_TASK OBJECTIVE_
Can you copy the entries word for word, beginning with the first line of the entries and stopping after the line that contains "At Val_RMSE, list", with that line included?

** RECORDED DATA follows **

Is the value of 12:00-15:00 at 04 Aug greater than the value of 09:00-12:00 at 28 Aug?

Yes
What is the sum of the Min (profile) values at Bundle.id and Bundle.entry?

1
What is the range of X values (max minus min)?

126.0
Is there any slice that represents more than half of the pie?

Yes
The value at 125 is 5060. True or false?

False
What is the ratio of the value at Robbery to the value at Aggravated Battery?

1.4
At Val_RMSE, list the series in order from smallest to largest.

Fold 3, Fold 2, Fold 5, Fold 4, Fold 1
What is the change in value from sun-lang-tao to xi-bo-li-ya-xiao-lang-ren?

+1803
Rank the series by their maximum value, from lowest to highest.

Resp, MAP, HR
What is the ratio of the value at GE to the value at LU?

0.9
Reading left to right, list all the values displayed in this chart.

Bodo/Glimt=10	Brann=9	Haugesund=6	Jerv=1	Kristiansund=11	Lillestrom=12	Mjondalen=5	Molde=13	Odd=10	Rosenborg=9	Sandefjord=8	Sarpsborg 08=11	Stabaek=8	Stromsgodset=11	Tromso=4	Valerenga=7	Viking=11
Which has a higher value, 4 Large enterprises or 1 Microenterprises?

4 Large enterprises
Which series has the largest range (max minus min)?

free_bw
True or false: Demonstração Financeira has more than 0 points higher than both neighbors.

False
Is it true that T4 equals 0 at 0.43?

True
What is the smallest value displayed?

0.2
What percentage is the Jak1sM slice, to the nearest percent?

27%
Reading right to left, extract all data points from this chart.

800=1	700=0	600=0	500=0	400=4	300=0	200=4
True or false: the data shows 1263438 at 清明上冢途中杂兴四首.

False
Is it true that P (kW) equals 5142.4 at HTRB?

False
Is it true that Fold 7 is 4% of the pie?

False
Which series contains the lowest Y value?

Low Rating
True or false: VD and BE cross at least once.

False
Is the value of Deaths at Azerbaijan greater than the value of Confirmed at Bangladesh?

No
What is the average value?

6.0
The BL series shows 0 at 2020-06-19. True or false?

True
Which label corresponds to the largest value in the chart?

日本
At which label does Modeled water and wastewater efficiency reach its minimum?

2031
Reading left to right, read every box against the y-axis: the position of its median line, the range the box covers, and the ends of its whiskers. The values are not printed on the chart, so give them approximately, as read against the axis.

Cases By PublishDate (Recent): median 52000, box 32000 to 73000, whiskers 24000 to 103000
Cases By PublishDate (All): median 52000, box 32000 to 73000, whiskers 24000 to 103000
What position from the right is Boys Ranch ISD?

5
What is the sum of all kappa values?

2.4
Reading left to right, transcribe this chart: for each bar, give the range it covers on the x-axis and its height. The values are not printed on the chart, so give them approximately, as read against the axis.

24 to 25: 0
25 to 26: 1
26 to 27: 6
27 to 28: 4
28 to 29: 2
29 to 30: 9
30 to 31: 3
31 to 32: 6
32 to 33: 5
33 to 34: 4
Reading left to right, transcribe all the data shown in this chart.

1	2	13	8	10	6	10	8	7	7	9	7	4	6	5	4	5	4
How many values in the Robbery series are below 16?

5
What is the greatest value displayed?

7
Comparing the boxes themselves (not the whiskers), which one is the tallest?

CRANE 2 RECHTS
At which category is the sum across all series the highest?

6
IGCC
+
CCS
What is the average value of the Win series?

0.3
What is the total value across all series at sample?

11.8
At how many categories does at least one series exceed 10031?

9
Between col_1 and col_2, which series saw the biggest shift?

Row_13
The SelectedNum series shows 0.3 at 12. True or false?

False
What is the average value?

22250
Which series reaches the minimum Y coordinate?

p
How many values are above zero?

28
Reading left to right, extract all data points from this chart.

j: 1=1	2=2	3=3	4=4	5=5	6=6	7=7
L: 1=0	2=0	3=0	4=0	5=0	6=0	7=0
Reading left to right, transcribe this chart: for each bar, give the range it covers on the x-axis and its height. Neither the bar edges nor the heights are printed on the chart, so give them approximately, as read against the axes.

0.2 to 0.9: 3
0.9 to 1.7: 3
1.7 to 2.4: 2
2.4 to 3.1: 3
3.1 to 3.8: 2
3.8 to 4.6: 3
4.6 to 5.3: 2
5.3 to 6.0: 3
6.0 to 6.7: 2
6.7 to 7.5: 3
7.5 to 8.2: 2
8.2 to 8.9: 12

** End of RECORDED DATA **

_TASK OUTPUT_
Is the value of 12:00-15:00 at 04 Aug greater than the value of 09:00-12:00 at 28 Aug?

Yes
What is the sum of the Min (profile) values at Bundle.id and Bundle.entry?

1
What is the range of X values (max minus min)?

126.0
Is there any slice that represents more than half of the pie?

Yes
The value at 125 is 5060. True or false?

False
What is the ratio of the value at Robbery to the value at Aggravated Battery?

1.4
At Val_RMSE, list the series in order from smallest to largest.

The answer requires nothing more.